Table 4 Summary for variance accounted by principal components

Data quality

Before doing further analysis, it is important to know the quality and nature of the data in order to find the appropriate method and make inference. We can study the quality and nature of the data by checking for outliers and distribution type (usually normality) respectively. Since principal factor is a linear combination of all variables with some loadings, assessing for principal factor is the reflection of assessing variables. Hence, our focus is to know what nature does principal factors have.

Q–Q is used to plot to check the normality of principal factors and T-chart to assess outliers in the data set.
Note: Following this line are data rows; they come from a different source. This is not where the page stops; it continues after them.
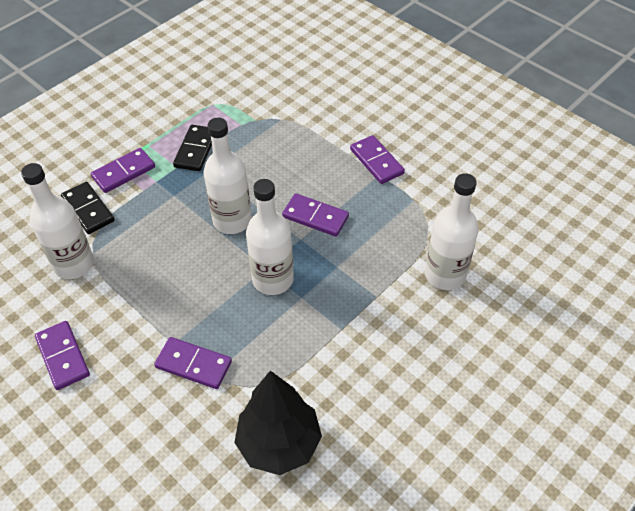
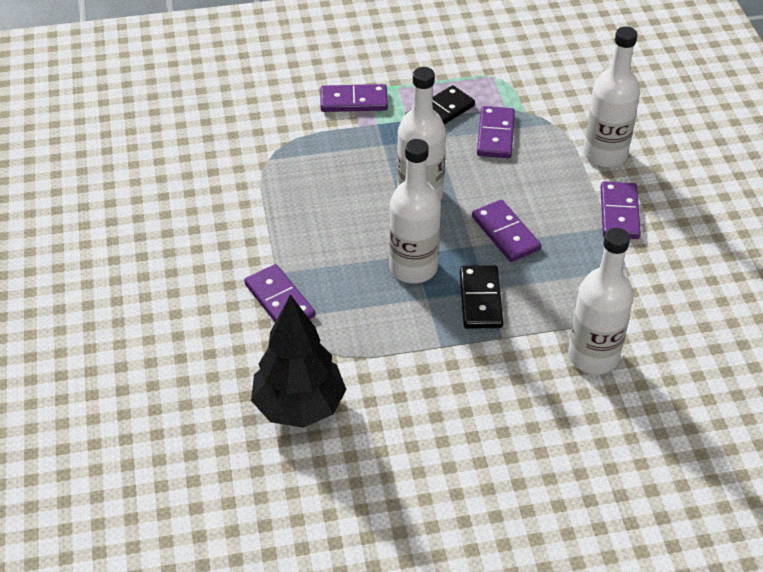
camera: 35 degrees right, 5 degrees down
(63, 356) = (176, 232): purple domino -> purple domino (495, 135)
(74, 264) = (245, 160): white bottle -> white bottle (605, 154)
(88, 209) = (295, 119): black domino -> black domino (480, 299)

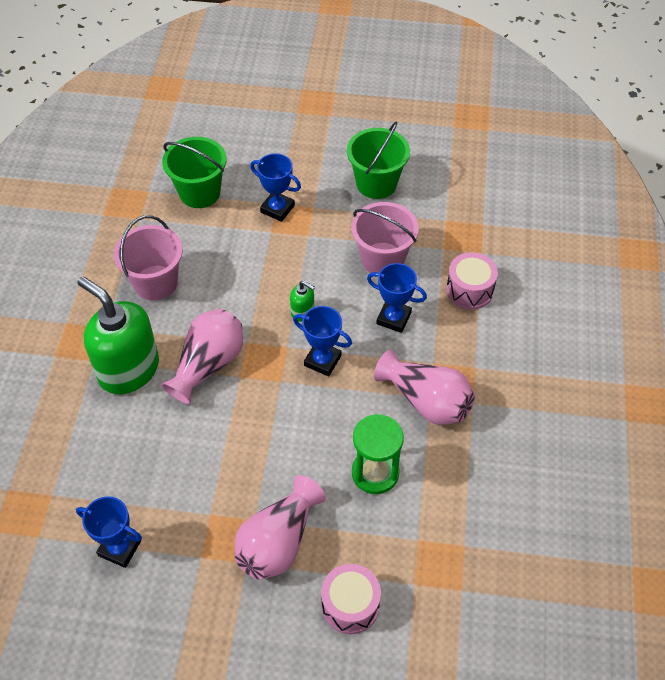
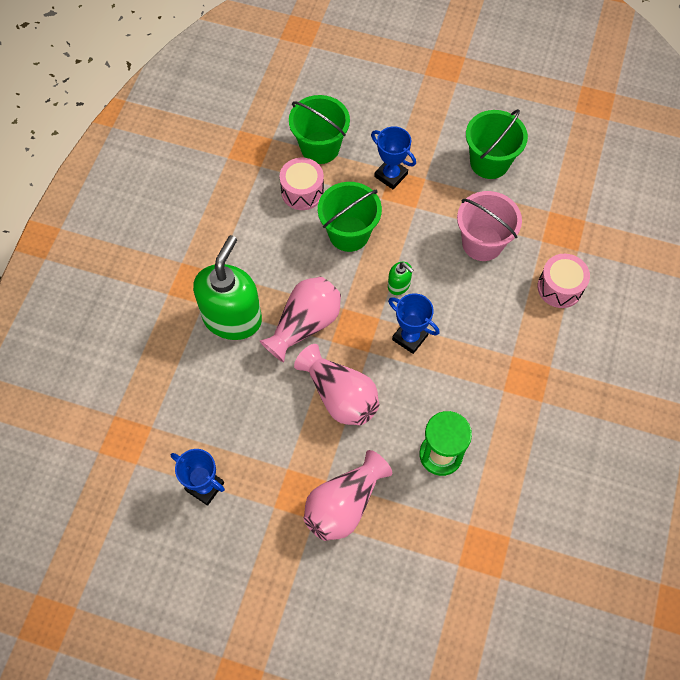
camera: 10 degrees right, 10 degrees up
(128, 369) = (232, 318): green soap dispenser -> green soap dispenser turned 60 degrees clockwise
(155, 283) = (267, 235): pink bucket -> none
(242, 270) = (349, 234): none -> green bucket
(350, 605) = (399, 574): pink drum -> pink drum (302, 192)
(393, 318) = (483, 305): blue trophy -> none
(426, 401) = (499, 393): pink vase -> pink vase (340, 396)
From Fig. 6 Q–Q plots suggest that some of the principal factors are approximately normally distributed (i.e., principal factors in plot 2, 3, 5, 6), whereas some of them show some divergences (those are principal factors in plot 1, 4 and 7), this implies that they are not far from normal distribution. So, working with them can bring relevant inference for the population parameters.

From the result of T-chart Table 6 it is observed that countries, like, Niger (NER), South Africa (ZAF), South Sudan (SSD) have extraordinary values and Equatorial Guinea (GNQ), Libya (LBY), Swaziland (SWZ) have suspected values which have T-chart greater than \(\chi_{0.05, 7}^2 =14.067\) with 95% confidence. Figure 6 plot 8 graphically shows this result. Therefore, the data from these countries need to be checked, because outliers can occurred due to coding errors, respondent errors or large true values.

Table 5 Summary table for principal factors
Table 6 T-Chart for countries based on principal components
Fig. 6
figure 6

A matrix plot represents: the first 7 plots for Q–Q plot of the first 7 principal components, orderly, and the last two plots (plot 8 and 9) are T-Chart plot for countries based on principal factors

Cluster analysis

A cluster analysis were used for grouping objects or variables without having any prior information or hypothesis on the number, elements and structure of the groups.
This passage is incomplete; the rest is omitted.